3分でわかる農林中央金庫
農協のお金56兆円を世界中に投資する——3,300人の少数精鋭が動かす、世界最大級の機関投資家。
JAグループの中央金融機関 × 世界最大級のCLO投資家 × 1.8兆円赤字からの再建
JAグループの全体像
農林中央金庫はJAバンク・JFマリンバンク・JForestグループの「セントラルバンク」。全国の農林漁業者の貯金を集約し、56兆円規模のグローバル投資で運用益を還元する。
3つのキーワードで理解する
世界最大級の機関投資家——56兆円を動かす3,300人
従業員約3,300人で56兆円を運用。1人あたり約170億円を動かしている計算。日本生命(約68兆円)やGPIF(約250兆円)と並ぶ国内最大級の機関投資家。世界最大のCLO(ローン担保証券)投資家としても知られる。「農協の銀行」から想像できないスケールの投資活動を行っている。
JAグループのセントラルバンク——農業を金融で支える使命
全国約600のJA(農業協同組合)が集めた貯金を農林中央金庫が一括で運用し、その運用益をJAに還元する。いわば「農協のお金を預かって殖やす銀行」。農林漁業者への融資、食農ビジネスの支援も担う。社会的使命と高度な金融を両立する稀有な組織。
1.8兆円の巨額赤字——2025年の激震とその教訓
2025年3月期に連結純損失1兆8,078億円を計上。欧米の急速な利上げで保有していた外国債券の含み損が膨張し、17兆円の外債を売却して損失を確定。JAグループから1.2兆円の資本増強を受けて再建中。「安定した農協の銀行」が一転「世界の金利リスクに翻弄された投資家」に。
身近な接点 — 農林中金との意外なつながり
地方のATMで見かける「JAバンク」。そのお金の運用元が農林中央金庫
JAが集荷するお米・野菜・果物。農家を金融で支えているのが農林中金
年金基金の一部が農林中金を通じて世界の債券・CLOに投資されている
自動車保険や火災保険の「JA共済」。農林中金グループの一員
ひよぺん対話
農林中央金庫って何する会社?農協って古臭くない?
「農協の銀行」と聞くと田舎のイメージかもしれないけど、実態は世界最大級の機関投資家。
やることは大きく2つ——
1. JAグループの貯金を運用: 全国の農家がJAに預けたお金を、世界中の債券・株式・CLOで運用して殖やす
2. 農林水産業を金融で支援: 農業法人への融資、食農ビジネスへの投資
1の規模が56兆円。ゴールドマン・サックスの運用部門と同じレベルのことを、3,300人の日本の組織がやってる。「農協」のイメージとのギャップがすごいでしょ?
CLOって何?それで1.8兆円も損したの?
CLO(Collateralized Loan Obligation)は、企業向けローンを束ねて証券にした金融商品。農林中金は世界最大のCLO投資家で、保有残高は約7兆円。

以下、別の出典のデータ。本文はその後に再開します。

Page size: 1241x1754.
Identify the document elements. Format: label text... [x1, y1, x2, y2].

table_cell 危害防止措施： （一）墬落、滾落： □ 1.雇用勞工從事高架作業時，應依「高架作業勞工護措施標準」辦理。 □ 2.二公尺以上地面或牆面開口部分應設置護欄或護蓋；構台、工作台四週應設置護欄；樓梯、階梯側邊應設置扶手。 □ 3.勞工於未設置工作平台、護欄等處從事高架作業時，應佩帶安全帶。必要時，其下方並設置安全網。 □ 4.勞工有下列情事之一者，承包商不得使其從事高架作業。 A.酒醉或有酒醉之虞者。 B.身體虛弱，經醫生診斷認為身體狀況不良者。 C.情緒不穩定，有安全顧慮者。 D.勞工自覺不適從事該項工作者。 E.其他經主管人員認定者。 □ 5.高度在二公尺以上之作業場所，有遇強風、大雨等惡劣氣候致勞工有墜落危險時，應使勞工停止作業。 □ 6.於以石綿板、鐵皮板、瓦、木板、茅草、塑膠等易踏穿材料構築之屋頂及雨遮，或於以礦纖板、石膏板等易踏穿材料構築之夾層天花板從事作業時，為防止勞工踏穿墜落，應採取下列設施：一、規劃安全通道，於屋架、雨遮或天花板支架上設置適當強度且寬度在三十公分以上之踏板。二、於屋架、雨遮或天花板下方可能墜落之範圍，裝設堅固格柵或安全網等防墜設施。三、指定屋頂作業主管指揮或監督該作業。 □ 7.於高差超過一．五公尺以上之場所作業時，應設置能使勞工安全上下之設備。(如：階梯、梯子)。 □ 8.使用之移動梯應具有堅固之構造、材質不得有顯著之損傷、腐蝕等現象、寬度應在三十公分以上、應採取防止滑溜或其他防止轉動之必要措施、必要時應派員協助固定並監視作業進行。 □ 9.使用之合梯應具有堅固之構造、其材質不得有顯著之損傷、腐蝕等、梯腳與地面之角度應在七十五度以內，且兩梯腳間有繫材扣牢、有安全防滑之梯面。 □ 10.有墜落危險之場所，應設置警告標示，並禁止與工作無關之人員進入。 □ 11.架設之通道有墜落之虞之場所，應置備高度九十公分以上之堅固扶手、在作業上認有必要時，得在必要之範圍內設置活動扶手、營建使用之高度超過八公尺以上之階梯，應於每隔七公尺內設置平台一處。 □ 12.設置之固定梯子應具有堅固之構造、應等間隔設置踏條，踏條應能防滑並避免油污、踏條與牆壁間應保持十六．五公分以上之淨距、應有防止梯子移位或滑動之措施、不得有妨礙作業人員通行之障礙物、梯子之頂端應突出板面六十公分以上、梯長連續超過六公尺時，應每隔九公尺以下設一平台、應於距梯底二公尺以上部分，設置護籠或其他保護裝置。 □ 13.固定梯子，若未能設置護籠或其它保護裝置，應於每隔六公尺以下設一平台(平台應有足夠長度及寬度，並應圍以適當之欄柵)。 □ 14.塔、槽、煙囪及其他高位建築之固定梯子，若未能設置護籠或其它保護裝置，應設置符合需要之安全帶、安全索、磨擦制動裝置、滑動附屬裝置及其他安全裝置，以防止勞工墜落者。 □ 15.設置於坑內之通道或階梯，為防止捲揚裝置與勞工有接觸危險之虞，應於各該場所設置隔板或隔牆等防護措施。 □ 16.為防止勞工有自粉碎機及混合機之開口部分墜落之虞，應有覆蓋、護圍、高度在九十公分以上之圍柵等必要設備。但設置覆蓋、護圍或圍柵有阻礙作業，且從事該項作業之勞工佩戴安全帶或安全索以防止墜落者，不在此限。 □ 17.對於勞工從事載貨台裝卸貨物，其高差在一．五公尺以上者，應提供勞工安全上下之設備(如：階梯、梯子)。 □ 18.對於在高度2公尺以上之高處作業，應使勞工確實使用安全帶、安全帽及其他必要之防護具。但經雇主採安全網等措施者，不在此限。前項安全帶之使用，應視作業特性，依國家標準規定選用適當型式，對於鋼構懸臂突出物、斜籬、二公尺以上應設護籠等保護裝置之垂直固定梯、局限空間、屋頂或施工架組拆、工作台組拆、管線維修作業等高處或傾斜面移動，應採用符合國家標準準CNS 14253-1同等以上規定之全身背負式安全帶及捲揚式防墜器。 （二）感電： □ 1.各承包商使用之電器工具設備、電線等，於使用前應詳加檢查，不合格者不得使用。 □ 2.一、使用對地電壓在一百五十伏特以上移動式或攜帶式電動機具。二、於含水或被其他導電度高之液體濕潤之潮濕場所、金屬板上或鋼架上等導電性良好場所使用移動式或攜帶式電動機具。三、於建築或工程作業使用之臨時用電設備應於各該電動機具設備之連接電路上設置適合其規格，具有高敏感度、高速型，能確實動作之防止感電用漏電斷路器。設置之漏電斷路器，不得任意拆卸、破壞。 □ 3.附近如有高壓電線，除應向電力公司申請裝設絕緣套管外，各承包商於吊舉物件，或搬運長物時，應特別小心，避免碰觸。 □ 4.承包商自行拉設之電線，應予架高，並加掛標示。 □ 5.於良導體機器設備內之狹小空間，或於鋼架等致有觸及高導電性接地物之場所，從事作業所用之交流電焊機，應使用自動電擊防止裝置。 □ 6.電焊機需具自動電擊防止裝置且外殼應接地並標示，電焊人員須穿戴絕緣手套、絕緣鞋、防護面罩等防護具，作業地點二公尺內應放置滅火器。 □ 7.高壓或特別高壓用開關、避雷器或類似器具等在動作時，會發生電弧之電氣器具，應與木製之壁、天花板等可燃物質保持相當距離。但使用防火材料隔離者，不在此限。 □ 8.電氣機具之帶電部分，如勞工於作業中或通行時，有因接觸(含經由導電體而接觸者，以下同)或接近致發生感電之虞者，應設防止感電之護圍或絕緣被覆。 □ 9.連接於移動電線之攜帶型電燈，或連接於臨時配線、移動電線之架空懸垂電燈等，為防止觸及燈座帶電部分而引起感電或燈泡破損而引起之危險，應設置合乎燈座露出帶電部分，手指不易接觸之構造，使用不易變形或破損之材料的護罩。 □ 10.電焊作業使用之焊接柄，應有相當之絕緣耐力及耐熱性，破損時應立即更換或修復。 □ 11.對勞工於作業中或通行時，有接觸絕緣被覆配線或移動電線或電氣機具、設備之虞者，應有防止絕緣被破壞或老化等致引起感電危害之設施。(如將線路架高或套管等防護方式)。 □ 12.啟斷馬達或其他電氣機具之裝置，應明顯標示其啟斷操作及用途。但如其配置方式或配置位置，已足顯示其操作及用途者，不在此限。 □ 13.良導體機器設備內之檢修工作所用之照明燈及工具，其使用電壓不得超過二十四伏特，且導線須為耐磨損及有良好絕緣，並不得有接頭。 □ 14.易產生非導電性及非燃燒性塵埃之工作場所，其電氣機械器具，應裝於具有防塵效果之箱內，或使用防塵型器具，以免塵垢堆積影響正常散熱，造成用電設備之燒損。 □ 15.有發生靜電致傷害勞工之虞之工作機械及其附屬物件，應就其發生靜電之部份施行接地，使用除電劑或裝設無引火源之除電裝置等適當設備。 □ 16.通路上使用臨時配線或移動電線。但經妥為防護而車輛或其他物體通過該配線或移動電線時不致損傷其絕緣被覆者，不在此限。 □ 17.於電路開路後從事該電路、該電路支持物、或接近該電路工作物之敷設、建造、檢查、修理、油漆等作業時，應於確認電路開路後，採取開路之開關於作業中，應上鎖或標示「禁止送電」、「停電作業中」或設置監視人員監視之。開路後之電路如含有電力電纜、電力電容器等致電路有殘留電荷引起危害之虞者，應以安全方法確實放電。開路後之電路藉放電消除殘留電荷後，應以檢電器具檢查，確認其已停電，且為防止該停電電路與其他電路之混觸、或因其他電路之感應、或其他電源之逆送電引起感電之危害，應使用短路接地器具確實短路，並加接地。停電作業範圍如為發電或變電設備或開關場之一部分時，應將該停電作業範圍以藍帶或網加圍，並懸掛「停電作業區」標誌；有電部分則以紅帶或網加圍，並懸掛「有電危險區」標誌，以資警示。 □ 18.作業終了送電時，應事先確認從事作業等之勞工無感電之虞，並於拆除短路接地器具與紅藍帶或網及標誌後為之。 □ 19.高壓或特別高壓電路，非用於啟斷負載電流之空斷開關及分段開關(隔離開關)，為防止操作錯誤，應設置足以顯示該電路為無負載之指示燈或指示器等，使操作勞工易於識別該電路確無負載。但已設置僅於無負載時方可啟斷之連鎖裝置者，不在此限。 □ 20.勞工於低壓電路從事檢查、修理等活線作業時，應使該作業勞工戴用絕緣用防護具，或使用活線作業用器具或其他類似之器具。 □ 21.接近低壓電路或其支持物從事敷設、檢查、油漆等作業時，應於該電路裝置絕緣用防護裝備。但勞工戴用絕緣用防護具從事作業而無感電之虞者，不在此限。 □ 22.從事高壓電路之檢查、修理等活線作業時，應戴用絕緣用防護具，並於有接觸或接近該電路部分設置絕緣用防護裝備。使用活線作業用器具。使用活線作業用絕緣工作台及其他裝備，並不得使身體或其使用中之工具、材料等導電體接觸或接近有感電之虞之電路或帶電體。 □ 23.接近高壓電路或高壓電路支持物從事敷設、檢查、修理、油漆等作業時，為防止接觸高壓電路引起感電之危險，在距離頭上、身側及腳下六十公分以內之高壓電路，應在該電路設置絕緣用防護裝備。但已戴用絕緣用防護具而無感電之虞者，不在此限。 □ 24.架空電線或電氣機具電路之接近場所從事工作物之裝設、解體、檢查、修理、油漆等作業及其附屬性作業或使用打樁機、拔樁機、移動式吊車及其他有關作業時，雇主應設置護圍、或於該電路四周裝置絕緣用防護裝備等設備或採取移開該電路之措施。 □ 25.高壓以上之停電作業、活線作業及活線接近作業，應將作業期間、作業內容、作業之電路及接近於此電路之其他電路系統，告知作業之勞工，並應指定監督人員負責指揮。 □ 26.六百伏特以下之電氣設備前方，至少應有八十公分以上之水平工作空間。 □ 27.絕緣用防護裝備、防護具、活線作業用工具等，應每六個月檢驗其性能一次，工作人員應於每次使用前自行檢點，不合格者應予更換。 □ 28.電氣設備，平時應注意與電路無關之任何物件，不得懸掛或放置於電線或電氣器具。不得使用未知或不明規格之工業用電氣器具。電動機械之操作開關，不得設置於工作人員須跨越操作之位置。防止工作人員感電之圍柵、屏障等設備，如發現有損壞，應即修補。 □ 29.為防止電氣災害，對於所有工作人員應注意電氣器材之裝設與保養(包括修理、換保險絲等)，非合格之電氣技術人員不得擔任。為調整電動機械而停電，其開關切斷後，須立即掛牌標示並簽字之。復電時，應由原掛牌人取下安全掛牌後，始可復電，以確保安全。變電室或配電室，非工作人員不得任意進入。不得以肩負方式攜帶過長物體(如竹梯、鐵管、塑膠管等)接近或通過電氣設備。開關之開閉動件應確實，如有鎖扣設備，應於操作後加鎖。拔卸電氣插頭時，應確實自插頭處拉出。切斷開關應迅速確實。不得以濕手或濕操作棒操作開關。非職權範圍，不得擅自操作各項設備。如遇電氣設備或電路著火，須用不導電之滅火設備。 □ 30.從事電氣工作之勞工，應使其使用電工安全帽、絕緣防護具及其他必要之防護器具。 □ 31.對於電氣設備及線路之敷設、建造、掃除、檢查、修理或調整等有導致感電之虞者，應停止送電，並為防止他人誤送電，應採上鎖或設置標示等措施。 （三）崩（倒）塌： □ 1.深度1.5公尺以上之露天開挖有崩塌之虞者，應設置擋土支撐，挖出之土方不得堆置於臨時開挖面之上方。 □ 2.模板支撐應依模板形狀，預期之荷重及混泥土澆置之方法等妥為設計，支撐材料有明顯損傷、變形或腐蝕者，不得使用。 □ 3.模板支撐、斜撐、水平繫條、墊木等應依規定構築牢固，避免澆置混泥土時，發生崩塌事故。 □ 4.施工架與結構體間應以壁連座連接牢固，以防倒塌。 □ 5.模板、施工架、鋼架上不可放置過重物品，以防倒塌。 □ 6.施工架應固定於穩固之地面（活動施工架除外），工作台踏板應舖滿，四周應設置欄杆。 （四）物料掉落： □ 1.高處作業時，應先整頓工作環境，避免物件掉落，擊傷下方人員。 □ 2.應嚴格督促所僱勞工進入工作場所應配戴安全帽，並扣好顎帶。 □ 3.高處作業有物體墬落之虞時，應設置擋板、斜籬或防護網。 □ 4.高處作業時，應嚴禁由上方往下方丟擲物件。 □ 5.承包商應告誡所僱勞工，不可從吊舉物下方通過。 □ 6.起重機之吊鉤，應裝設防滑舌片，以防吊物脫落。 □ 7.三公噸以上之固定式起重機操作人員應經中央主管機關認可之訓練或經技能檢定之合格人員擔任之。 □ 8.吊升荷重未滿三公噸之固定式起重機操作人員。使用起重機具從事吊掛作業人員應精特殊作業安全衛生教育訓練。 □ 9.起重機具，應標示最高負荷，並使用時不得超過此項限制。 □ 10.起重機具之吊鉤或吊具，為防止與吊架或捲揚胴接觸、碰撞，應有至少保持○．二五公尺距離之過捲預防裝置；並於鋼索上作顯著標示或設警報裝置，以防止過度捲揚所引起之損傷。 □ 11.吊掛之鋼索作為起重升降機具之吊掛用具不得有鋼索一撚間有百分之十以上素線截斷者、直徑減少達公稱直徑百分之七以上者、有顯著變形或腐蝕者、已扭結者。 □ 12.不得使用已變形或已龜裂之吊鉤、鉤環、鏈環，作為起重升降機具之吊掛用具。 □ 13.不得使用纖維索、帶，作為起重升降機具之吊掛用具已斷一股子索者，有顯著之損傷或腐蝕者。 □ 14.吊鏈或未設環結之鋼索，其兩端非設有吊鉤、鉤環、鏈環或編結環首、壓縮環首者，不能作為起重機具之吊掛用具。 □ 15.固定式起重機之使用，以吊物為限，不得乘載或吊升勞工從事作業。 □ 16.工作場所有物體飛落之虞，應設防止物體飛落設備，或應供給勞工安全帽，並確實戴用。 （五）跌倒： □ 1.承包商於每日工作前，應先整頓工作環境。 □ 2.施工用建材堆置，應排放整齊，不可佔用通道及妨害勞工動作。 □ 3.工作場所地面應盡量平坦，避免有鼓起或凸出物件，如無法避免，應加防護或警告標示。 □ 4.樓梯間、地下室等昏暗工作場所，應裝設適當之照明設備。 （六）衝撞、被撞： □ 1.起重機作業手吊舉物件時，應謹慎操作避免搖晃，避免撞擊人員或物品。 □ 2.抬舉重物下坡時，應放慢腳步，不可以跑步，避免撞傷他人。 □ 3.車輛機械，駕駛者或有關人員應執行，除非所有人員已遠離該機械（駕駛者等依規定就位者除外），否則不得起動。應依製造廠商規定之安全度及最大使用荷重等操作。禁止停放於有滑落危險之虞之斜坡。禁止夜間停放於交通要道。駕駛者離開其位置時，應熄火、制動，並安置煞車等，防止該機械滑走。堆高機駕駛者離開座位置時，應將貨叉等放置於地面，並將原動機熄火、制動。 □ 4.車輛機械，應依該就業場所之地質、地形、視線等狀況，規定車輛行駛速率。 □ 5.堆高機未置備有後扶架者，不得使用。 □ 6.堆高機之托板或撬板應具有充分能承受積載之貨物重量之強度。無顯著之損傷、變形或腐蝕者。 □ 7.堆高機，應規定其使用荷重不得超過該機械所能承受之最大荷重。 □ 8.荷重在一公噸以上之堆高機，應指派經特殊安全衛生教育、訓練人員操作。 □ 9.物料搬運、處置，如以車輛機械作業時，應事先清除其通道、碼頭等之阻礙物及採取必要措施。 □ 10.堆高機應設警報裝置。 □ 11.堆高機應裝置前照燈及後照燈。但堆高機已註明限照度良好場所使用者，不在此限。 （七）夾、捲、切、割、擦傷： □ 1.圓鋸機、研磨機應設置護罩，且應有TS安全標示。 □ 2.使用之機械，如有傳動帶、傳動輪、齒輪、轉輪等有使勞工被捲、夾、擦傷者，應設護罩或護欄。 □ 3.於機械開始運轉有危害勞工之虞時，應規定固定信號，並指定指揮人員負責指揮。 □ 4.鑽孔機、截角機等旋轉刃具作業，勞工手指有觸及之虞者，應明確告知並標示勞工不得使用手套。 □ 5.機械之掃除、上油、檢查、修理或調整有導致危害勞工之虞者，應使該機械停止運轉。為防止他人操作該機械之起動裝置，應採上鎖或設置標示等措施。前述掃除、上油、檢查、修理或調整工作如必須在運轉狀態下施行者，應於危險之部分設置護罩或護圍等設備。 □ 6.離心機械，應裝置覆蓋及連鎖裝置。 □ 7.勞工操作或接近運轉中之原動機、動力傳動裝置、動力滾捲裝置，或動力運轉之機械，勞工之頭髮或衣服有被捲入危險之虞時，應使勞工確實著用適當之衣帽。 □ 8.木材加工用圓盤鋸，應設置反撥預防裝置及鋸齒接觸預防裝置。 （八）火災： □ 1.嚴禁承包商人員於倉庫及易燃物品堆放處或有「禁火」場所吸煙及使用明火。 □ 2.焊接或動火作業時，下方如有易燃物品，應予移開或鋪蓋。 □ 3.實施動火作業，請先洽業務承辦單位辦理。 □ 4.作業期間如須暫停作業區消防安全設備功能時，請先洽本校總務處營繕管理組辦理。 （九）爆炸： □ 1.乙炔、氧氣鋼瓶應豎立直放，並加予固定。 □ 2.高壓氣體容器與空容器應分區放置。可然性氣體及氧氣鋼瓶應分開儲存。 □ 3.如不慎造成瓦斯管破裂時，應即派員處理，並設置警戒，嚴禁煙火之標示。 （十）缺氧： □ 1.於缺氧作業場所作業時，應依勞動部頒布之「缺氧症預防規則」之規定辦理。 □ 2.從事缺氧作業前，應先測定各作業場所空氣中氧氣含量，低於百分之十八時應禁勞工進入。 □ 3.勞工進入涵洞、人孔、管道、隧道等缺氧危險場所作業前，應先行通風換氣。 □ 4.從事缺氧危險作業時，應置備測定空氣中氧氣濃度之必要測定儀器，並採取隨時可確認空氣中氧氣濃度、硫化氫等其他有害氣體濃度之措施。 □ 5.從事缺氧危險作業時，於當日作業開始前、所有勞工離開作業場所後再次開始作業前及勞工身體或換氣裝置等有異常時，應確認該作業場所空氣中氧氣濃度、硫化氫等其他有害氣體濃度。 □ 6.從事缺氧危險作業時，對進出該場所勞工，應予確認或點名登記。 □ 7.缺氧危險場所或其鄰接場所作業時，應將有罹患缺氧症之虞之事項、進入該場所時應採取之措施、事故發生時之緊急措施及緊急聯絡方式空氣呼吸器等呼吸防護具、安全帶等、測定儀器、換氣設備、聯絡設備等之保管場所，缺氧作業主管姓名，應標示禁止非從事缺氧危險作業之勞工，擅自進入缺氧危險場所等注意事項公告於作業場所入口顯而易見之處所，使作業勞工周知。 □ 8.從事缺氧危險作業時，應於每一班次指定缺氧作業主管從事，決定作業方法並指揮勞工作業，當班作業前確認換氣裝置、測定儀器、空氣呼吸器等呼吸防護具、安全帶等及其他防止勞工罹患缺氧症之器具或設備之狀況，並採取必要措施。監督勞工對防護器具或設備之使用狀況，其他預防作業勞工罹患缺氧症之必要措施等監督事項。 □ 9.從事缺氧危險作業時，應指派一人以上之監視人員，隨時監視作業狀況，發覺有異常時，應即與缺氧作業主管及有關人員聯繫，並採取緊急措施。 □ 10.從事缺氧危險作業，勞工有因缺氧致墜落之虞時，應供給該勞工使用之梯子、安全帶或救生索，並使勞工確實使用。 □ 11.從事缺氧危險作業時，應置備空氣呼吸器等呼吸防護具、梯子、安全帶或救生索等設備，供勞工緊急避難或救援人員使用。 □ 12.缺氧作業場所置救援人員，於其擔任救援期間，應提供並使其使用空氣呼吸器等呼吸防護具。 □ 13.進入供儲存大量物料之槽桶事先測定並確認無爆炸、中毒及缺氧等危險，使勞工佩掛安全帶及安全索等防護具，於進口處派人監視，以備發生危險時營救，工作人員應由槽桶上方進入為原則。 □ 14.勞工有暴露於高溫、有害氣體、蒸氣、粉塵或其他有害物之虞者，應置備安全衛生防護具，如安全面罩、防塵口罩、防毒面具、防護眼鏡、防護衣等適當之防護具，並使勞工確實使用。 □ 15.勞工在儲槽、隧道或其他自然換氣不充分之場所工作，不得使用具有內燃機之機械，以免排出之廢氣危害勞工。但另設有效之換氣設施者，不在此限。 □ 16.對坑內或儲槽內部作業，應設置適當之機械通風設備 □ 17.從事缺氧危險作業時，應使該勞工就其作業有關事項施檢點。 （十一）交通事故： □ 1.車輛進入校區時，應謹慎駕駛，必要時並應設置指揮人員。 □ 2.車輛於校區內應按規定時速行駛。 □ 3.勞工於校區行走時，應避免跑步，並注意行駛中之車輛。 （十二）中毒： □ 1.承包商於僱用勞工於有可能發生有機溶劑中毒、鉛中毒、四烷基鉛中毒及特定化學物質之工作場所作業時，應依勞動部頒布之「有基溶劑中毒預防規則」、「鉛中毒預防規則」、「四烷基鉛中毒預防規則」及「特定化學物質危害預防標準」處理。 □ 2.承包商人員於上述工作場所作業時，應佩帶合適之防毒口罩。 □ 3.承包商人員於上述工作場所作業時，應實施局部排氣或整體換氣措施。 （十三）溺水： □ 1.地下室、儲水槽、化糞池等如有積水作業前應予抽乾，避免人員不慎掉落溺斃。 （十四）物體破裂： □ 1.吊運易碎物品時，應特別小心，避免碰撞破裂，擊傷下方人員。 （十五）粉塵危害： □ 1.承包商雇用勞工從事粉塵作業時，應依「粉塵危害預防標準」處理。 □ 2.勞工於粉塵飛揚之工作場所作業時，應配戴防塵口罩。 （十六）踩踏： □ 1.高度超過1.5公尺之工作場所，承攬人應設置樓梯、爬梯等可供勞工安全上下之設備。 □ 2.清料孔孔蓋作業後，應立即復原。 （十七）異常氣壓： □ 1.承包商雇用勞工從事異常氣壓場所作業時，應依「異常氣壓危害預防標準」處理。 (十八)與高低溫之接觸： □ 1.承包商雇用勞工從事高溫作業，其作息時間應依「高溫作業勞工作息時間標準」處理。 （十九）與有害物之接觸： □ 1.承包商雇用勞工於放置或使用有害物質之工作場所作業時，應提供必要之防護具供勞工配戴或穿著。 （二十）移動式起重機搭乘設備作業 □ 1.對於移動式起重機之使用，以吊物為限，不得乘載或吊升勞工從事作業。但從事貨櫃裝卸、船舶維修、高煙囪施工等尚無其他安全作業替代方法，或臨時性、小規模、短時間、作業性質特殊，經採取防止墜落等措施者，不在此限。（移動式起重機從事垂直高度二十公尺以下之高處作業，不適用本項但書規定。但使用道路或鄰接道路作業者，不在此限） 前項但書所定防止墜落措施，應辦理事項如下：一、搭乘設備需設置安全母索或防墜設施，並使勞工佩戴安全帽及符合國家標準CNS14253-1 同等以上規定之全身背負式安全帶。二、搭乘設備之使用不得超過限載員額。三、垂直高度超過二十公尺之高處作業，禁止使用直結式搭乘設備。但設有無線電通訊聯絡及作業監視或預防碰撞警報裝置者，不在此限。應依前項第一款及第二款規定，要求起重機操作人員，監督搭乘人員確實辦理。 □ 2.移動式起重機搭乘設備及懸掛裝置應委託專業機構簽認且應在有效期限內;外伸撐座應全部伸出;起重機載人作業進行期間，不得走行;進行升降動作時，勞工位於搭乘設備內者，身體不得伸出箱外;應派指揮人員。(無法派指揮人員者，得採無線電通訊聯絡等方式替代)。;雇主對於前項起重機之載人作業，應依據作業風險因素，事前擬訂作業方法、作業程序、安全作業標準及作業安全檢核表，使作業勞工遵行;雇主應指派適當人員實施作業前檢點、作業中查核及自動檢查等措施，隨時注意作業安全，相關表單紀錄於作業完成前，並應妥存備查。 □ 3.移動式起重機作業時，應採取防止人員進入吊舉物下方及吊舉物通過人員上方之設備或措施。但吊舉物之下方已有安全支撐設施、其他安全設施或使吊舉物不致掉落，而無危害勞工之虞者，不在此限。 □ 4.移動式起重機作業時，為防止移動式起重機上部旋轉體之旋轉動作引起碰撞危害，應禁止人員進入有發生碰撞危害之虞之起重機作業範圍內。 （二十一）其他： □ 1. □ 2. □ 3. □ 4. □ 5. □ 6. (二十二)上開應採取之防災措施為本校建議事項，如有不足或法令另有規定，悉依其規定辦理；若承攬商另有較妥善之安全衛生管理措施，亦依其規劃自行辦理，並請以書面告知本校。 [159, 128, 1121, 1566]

ただし1.8兆円の赤字の直接の原因はCLOではなく外国債券。欧米が2022年頃から急速に利上げ → 保有していた低金利の外国債券の価格が下落 → 含み損が2.5兆円に膨張 → 損失を確定するため17兆円の外債を売却 → 1.8兆円の赤字。
リーマン・ショックの時もCLOで損失を出した歴史がある。「農協のお金で高リスク投資をしていいのか?」という根本的な問いが突きつけられている。
1.8兆円の赤字を出した会社に入って大丈夫?
正直に言うとリスクはある。でも冷静に見ると——
大丈夫な理由:
・JAグループから1.2兆円の増資を受けて資本は回復
・含み損を5,500億円まで圧縮済み(ピーク時は2.5兆円)
・2026年3月期は黒字転換の見込み(300〜700億円)
不安な理由:
・「JAグループに依存した組織構造」は変わらない
・運用で大損してもJAが助けてくれる → モラルハザードのリスク
・農林水産省の有識者検証会が運用体制を厳しく批判
「入社後すぐにクビになる」心配はないけど、組織が変わる過渡期であることは理解しておくべき。逆に言えば「改革の当事者として働ける」チャンスでもあるよ。
平均年収938万円って銀行の中でもかなり高い?
メガバンクと同水準かやや上。しかも従業員3,300人の少数精鋭だから、1人あたりの待遇が手厚い。
・農林中央金庫: 938万円(平均年齢39歳)
・三菱UFJ: 847万円
・三井住友: 832万円
・みずほ: 811万円
年齢を考えると「39歳で938万円」はかなり優秀。メガバンクの847万円は平均年齢40歳以上での数字だから。ただし1.8兆円赤字の後、賞与削減や採用抑制の可能性はある。